The serviced apartment and corporate housing sector across the US and EMEA markets saw a strong but increasingly complex first half of 2026, with demand continuing to grow while operators faced mounting pressure around costs, supply constraints, regulation, and corporate procurement expectations.
Across both regions, the dominant trend has been the continued shift from traditional hotel stays toward extended-stay and apartment-style accommodation for project workers, relocation programmes, consultants, and long-duration business travel. Corporate buyers are prioritising larger living spaces, kitchens, wellbeing, and cost efficiency over conventional hotel formats, particularly for stays exceeding two to three weeks.

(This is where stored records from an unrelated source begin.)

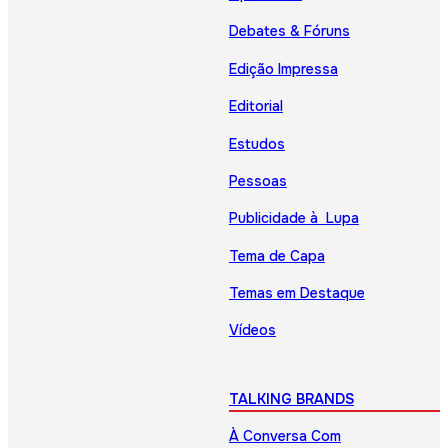
Debates & Fóruns
Edição Impressa
Editorial
Estudos
Pessoas
Publicidade à Lupa
Tema de Capa
Temas em Destaque
Vídeos
TALKING BRANDS
À Conversa Com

In the US market, Q1 2026 showed improving multifamily demand and stabilisation in the broader apartment sector after a softer 2025. According to CBRE, apartment absorption rebounded strongly while new construction slowed, helping improve occupancy fundamentals in many urban markets. This has indirectly benefited corporate housing providers, particularly those operating in gateway cities such as New York, Washington DC, Dallas, Chicago, and San Francisco.
One of the biggest US corporate housing trends has been the rise of hybrid accommodation strategies, where companies combine short hotel stays with longer furnished apartment placements. There has also been a marked increase in mid-term rental demand (30–90+ nights), especially among:
- consulting firms,
- healthcare staffing,
- infrastructure projects,
- film and production crews,
- and remote project teams.
The US market is also seeing increased institutional involvement and brand expansion into the apartment-hotel hybrid space. Major hospitality groups are continuing to move into serviced apartments and branded residential products to capture long-stay corporate demand. Discussions around apartment-style hospitality models accelerated further in early 2026.
In EMEA, the market remained highly active despite economic and geopolitical uncertainty. Investment sentiment improved substantially compared with 2024–25, particularly in the “living” sector, including multifamily, co-living, PBSA, and serviced apartments. JLL reported that private sector investment activity increased strongly in Q1 2026, with larger institutional deals returning to the market.
The UK and wider European serviced apartment market experienced several important developments during Q1/Q2 2026:
- Corporate travel budgets recovered further.
- Extended-stay demand strengthened across London, Dublin, Amsterdam, Frankfurt, Madrid, and Paris.
- Occupancy and ADR remained resilient despite increased supply pipelines.
- Investors continued targeting the sector due to stronger long-stay performance versus traditional hotels.
Savills reported that European serviced apartment investment volumes reached approximately €1.2bn, while serviced apartments still represent a relatively small percentage of Europe’s overall accommodation supply, leaving substantial room for expansion. Demand growth has significantly outperformed the wider hotel sector since 2019.
A major theme throughout EMEA in early 2026 was affordability pressure and housing shortages. Operators and relocation companies continued to face:
- rising rents,
- operational cost inflation,
- tighter inventory in key cities,
- and increasing pressure from procurement teams to reduce accommodation spend.
This has pushed many corporate buyers toward secondary and tertiary cities rather than relying solely on prime gateway locations. According to SilverDoor market commentary, companies are increasingly adopting multi-country sourcing strategies and looking beyond traditional Tier 1 cities to control budgets and improve availability.
Several broader structural trends also shaped the sector during Q1/Q2 2026:
- Longer average assignment durations in some sectors despite softer overall business travel growth.
- Increased demand for sustainable and ESG-compliant accommodation providers.
- More scrutiny on data security and traveller duty of care.
- Greater professionalisation of operators, with corporate clients demanding consistency and hotel-style service standards.
- Growing convergence between multifamily, hospitality, co-living, and corporate housing models.
For serviced apartment operators specifically, the first half of 2026 has generally been positive operationally, but margins remain under pressure due to:
- staffing costs,
- utilities,
- financing costs,
- OTA dependency,
- and increased client procurement pressure.
London remained one of the strongest but most challenging markets globally. Demand from relocation, finance, energy, consulting, and tech sectors stayed high, but supply shortages and elevated operating costs continued to create tension between rate growth and client affordability.
Overall, the sector entered mid-2026 with cautiously positive momentum. Demand fundamentals remain strong across both the US and EMEA, particularly for high-quality professionally managed extended-stay accommodation. However, operators are increasingly needing to balance:
- cost control,
- service consistency,
- compliance,
- and sustainability requirements,
while competing in a more institutionalised and procurement-driven environment than before the pandemic.